For the record, I couldn't have said this better myself.
(I probably have attempted to many times in the past though)
Thank you MCBastos.
~Justin Wood (Callek)
SeaMonkey Council Member
SeaMonkey Release Engineer
On 7/18/2014 1:39 AM, MCBastos wrote:
Interviewed by CNN on 17/07/2014 16:18, hawker told the world:
Why does SM have to stay on such a fast release schedule? What was wrong
with the slower schedule of yesteryear? Just because FF and TB do it
does SM need to as well?
Sorta. The Firefox people are the ones responsible for Gecko, which is
the engine that powers Seamonkey as well. Every six weeks a new Gecko
version is released with bug fixes, security fixes and small feature
increments.
The important thing to keep in mind is that the previous version is
immediately _dropped_. No support at all. No bug fixes. No security fixes.
Well, there is an exception to that: they keep supporting _one_ older
version, for roughly _one_ year. That's for the Firefox Extended Support
Release (ESR). Right now that would be Firefox 24 ESR. This Gecko
version receives mostly security and stability fixes, and few if any
other sorts of fixes.
One might think: "OK, the why don't they use the ESR version of Gecko
and update at a more leisurely pace?" That's what the Thunderbird guys
are doing, after all.
Here's the thing: by doing that, the SM team would have to deal all at
once with whatever issues that could have been spread over eight upgrade
cycles or so and dealt with piecemeal. Which means a far larger chance
for disastrous issues. (This is not as much of a problem for Thunderbird
because, well, T-bird only deals with plaintext and HTML e-mail, which
evolves far slower than Web HTML. It doesn't even attempt to process
Javascript, for instance -- it just ignores it.)

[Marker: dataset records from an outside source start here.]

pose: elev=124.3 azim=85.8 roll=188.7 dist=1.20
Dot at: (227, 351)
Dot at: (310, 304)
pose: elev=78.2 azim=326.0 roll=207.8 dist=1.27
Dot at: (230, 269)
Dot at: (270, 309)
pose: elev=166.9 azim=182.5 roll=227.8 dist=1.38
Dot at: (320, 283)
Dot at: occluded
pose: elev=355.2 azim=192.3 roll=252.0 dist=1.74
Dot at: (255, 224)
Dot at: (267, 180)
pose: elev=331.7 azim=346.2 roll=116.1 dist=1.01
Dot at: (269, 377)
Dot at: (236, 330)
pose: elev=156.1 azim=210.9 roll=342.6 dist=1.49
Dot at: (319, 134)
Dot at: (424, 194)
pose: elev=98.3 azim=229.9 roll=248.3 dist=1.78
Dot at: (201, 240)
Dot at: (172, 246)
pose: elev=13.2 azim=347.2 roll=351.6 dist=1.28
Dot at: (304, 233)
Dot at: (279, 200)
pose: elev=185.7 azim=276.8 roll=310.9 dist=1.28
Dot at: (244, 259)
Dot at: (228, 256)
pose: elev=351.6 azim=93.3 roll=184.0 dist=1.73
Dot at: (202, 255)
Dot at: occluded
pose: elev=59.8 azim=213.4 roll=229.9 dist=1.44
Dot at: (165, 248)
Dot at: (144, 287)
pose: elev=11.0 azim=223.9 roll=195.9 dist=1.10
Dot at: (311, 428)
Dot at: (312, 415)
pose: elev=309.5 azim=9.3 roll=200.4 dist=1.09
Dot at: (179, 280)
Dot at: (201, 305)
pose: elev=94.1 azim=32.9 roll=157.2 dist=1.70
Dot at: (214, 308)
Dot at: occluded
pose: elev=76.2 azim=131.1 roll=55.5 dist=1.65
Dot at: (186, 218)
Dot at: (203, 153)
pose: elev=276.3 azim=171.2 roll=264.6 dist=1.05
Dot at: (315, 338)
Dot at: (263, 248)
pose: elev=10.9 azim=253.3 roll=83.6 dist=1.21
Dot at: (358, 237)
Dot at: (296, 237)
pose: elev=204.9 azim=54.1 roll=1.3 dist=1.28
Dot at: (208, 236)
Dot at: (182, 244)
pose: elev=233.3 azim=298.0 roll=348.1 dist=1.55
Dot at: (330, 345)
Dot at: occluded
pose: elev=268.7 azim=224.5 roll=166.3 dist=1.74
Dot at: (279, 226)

Also, let's say for the sake of argument that some new code in Gecko 25
caused problems in SM but the issue went unreported and ignored because
SM stuck with Gecko 24 for one year. By the time the issue surfaces
(around Gecko 32 or thereabouts), the fix can become much harder,
because by then the Firefox team has added four our five more things
that can be broken because they depend on how the Gecko-25 code behaves.
So now instead of one bug to fix, you have maybe half a dozen.
Simply stated, the dev team _has_ to keep up. They have to keep testing
the Seamonkey code with each new release, identify issues and either fix
them in SM code or report the issue to the Gecko team. Going to the
trouble of making sure that SM works with Gecko, say, 31 (to be released
next week) and not giving the users the benefits of the security fixes
in Gecko 31 would be sorta irresponsible.